Restrictive covenants – What to consider when leaving employment

01 Sep 2021

There are a lot of myths about restrictive covenants and whether or not they are enforceable. Restrictive covenants are enforceable if they are no wider than necessary to protect an employer’s legitimate business interests. This can be a difficult test to apply but if your ex-employer tries to enforce restrictive covenants against you they are likely to be able to meet this test – at least at an initial stage – so restrictive covenants do need to be taken seriously and complied with where possible.

Will your actions damage your employer?

The first question to ask yourself when you are taking action that may be in breach of your restrictive covenants is whether or not your actions will materially damage your ex-employer. Enforcing restrictive covenants is expensive and it is highly unlikely that your ex-employer will take action against you unless they think their business will be damaged. Also, without evidence of such damage your employer may well not succeed with any enforcement action.

For example, you may join a competitor when your covenants prevent this, but your role at the competitor may mean there is no realistic possibility of your new role damaging your ex- employer’s business.
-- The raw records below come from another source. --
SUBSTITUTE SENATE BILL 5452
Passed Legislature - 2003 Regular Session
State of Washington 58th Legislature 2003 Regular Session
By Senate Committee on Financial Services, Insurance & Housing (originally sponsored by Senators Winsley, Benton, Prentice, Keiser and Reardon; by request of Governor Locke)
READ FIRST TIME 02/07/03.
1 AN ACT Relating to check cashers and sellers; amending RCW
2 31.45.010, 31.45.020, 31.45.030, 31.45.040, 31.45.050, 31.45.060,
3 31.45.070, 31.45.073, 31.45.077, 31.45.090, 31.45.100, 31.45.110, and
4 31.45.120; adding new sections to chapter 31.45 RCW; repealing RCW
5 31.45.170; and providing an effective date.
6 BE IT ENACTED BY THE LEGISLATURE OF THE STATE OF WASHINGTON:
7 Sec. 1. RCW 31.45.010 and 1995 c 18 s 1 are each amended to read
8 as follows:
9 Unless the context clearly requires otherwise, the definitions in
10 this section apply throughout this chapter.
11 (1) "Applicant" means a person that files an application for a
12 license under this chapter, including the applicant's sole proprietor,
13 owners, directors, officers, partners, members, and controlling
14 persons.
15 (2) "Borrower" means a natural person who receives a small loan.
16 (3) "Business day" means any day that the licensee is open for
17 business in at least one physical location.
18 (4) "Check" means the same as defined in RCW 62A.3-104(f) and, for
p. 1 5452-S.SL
Conversely if your actions are likely to damage your new employer you need to be much more careful to ensure that you strictly comply with your covenants. Your employer is much more likely to take action against you and much more likely to succeed with this action.

What can you do to minimise your risk?

The first remedy your employer is likely to seek to enforce your restrictive covenants is an interim injunction i.e. asking the court to order you to comply with your restrictive covenants. An interim injunction is granted at a short form hearing where the judge only looks at written documents and no witnesses give oral evidence. The order lasts until the court has time to have a full hearing of the matter with oral witness evidence.
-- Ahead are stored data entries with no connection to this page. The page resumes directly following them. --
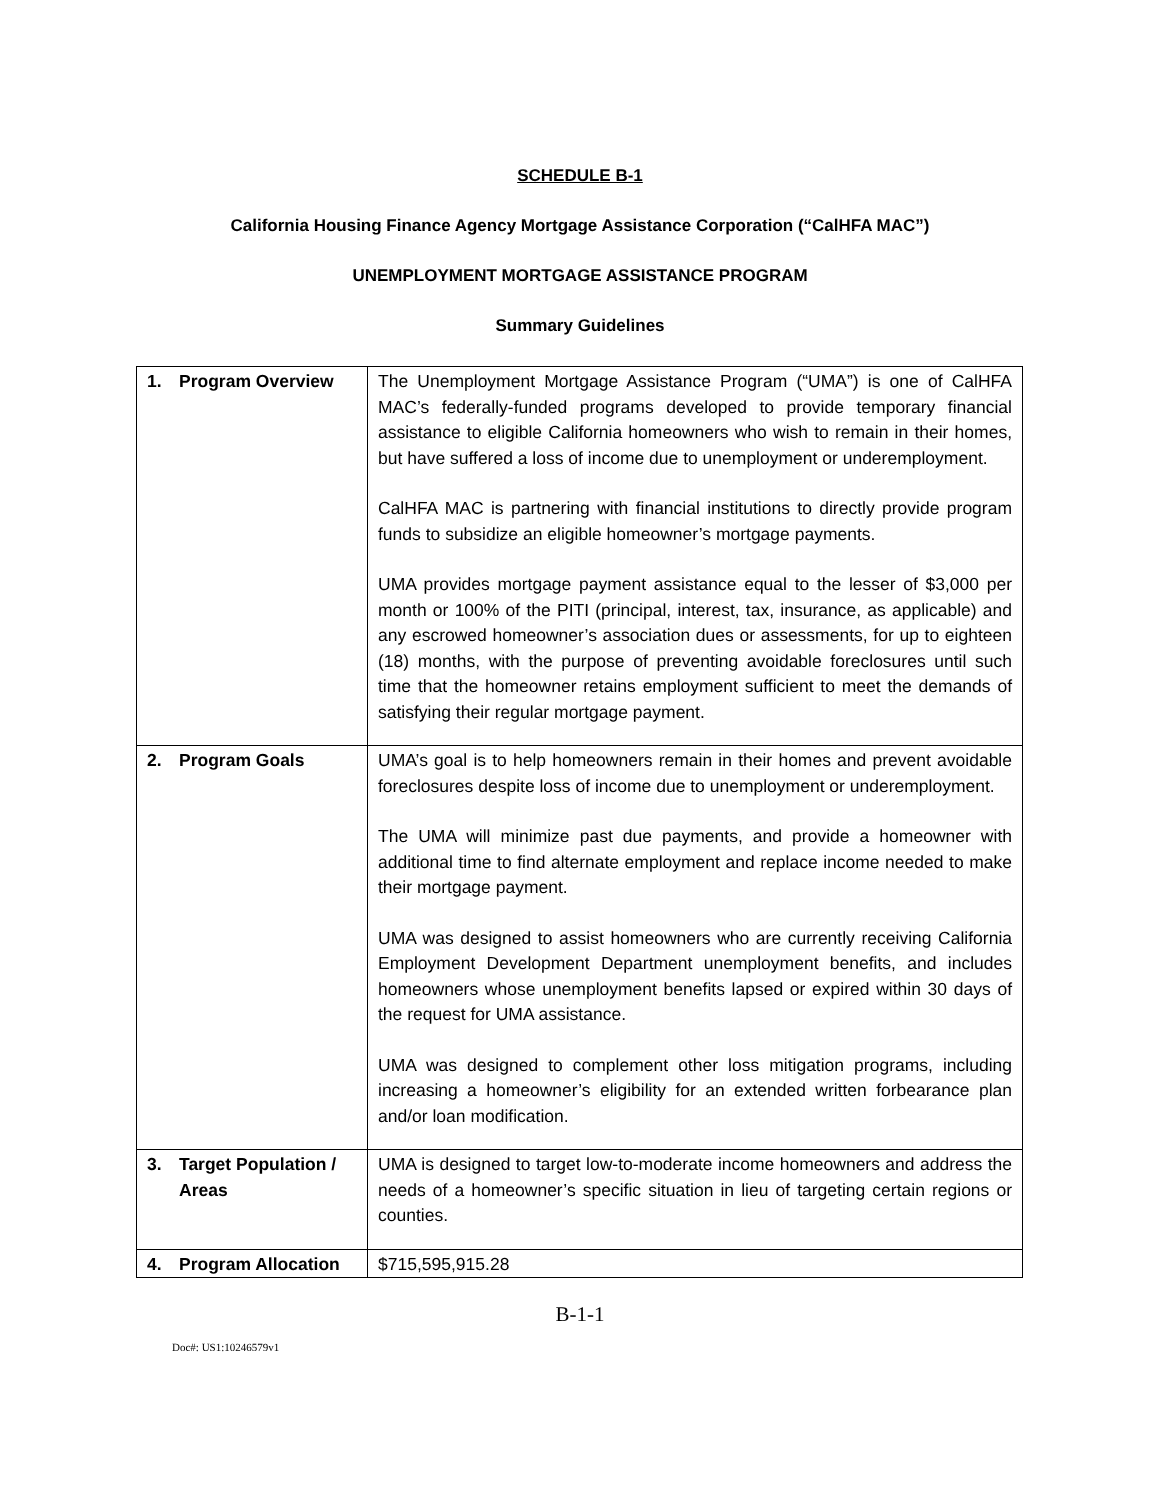SCHEDULE B-1
California Housing Finance Agency Mortgage Assistance Corporation (“CalHFA MAC”)
UNEMPLOYMENT MORTGAGE ASSISTANCE PROGRAM
Summary Guidelines
| 1. Program Overview | The Unemployment Mortgage Assistance Program (“UMA”) is one of CalHFA MAC’s federally-funded programs developed to provide temporary financial assistance to eligible California homeowners who wish to remain in their homes, but have suffered a loss of income due to unemployment or underemployment. CalHFA MAC is partnering with financial institutions to directly provide program funds to subsidize an eligible homeowner’s mortgage payments. UMA provides mortgage payment assistance equal to the lesser of $3,000 per month or 100% of the PITI (principal, interest, tax, insurance, as applicable) and any escrowed homeowner’s association dues or assessments, for up to eighteen (18) months, with the purpose of preventing avoidable foreclosures until such time that the homeowner retains employment sufficient to meet the demands of satisfying their regular mortgage payment. |
| 2. Program Goals | UMA’s goal is to help homeowners remain in their homes and prevent avoidable foreclosures despite loss of income due to unemployment or underemployment. The UMA will minimize past due payments, and provide a homeowner with additional time to find alternate employment and replace income needed to make their mortgage payment. UMA was designed to assist homeowners who are currently receiving California Employment Development Department unemployment benefits, and includes homeowners whose unemployment benefits lapsed or expired within 30 days of the request for UMA assistance. UMA was designed to complement other loss mitigation programs, including increasing a homeowner’s eligibility for an extended written forbearance plan and/or loan modification. |
| 3. Target Population / Areas | UMA is designed to target low-to-moderate income homeowners and address the needs of a homeowner’s specific situation in lieu of targeting certain regions or counties. |
| 4. Program Allocation | $715,595,915.28 |
B-1-1
Doc#: US1:10246579v1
In reality, the interim hearing is often the end of the matter, particularly if your covenants are 6 months or less as there may be no time for a full hearing before your restrictive covenants expire. At an interim injunction hearing your ex-employer only needs to show there is an arguable case that you are in breach of your covenants.
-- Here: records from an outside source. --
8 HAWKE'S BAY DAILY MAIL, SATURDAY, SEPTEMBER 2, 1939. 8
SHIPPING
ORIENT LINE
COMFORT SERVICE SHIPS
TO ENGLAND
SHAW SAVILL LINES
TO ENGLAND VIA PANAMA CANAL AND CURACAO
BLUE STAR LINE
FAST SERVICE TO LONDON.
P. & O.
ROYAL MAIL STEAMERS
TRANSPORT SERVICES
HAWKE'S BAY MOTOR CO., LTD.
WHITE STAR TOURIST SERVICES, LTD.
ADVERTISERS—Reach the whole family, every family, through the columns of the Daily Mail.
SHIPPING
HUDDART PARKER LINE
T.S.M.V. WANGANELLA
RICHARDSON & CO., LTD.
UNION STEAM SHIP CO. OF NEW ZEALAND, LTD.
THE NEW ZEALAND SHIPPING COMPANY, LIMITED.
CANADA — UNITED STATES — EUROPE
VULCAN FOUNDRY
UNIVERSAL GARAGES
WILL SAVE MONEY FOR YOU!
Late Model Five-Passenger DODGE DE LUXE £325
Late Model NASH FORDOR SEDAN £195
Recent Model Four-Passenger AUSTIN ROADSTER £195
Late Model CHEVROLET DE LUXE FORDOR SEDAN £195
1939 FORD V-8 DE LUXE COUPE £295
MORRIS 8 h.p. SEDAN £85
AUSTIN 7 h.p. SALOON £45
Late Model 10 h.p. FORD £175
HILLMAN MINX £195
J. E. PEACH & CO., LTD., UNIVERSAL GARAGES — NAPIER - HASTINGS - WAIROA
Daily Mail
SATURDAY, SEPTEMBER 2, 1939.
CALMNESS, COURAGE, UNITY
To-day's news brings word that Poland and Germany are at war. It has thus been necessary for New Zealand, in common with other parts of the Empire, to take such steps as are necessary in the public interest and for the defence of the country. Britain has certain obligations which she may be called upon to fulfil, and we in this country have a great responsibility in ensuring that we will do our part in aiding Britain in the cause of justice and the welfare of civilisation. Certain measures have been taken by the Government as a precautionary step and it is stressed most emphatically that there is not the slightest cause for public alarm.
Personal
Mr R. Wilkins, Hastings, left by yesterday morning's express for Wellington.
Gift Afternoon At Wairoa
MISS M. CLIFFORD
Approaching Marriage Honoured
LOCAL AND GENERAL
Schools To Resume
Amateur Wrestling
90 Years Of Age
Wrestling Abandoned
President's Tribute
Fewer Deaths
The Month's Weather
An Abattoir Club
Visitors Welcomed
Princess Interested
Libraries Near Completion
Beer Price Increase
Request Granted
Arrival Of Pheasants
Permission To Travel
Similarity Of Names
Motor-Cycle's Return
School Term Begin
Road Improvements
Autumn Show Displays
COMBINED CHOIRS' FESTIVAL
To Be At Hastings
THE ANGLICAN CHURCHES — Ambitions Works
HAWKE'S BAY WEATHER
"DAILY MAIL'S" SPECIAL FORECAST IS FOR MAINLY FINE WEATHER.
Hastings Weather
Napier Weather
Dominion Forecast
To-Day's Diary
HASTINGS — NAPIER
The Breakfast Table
An interim injunction hearing is very expensive and uncertain and best avoided. Before going to such a hearing your ex-employer is obliged to write to you setting out their allegations against you. If you can show that they are wrong and you have written evidence proving this you may well avoid an interim injunction hearing altogether.

You should consider keeping a written record of the following types of information:

  • Where you have a non-solicit restrictive covenant keep a written record of all contact with the client showing that they contacted you first and you did not contact them (phone records, texts, emails etc);
  • Where you have a non-deal restrictive covenant keep evidence that you have not personally dealt with that client in your new role;
  • Where you have a non-poach restrictive covenant keep evidence of all contact with your ex-colleague, showing that you did not approach them. Your colleague should also keep this evidence;
  • If you are contacting individuals whose details are on your ex-employer’s database keep evidence of how you obtained their details (e.g. google searches, 3rd party contact etc.).

Remember there is no oral evidence and cross examination at an interim hearing so little weight is placed on statements made that are not backed up by a contemporaneous written record.

What if you decide to take the risk and breach your covenants?

It is very important that you don’t breach your restrictive covenants in a way that damages your ex-employer without your new employer’s knowledge and support. Your ex-employer is likely to write to both you and your new employer about any breach. If you haven’t kept your new employer informed (and sometimes even if you have) your new employer may simply dismiss you to protect themselves and you are without a job.

Don’t forget that as well as requiring you to comply with your covenants your ex-employer may be entitled to damages for the losses they have suffered as a result of your breach (or alternatively profits you have made). It is a good idea to seek an indemnity from your new employer so they will protect you for damages and legal costs if your ex-employer sues you. This needs to be done very carefully as it can be a damaging document in later litigation and should only be done with legal advice.

If you are in breach of your restrictive covenants and your breach damages your ex-employer then your ex-employer is likely to succeed with their application for an interim injunction. However, except in rare cases where your ex-employer can act without notice (normally where there is a risk of documents being destroyed) your ex-employer must write to you first seeking undertakings that you will comply with your covenants. This gives you a very short window to negotiate a better deal for yourself.

Points you may wish to negotiate include:

  • A shorter period of restriction;
  • Limiting the restriction to certain named clients;
  • A payment for release from your covenants;
  • Reducing the territorial scope of the restrictive covenant;
  • Narrowing the types of business your restrictive covenants prevent you from undertaking.

The more uncertainty you can create about whether or not the interim injunction will be granted the stronger your negotiating position so try to ensure any breaches are not blatant.

Final thoughts

So you can see that restrictive covenants are not at all black and white either as to whether or not they are enforceable or as to whether or not your ex-employer will choose to enforce them. It makes sense to avoid damaging your ex-employer’s business as far as you can if this does not unreasonably interfere with your new role. If your new role means you will damage your ex-employer’s business then keep as much evidence as possible showing you are not in breach of your covenants.

Finally if you do breach your covenants then only do so with your new employer’s blessing and be ready to seek to negotiate if your ex-employer takes action.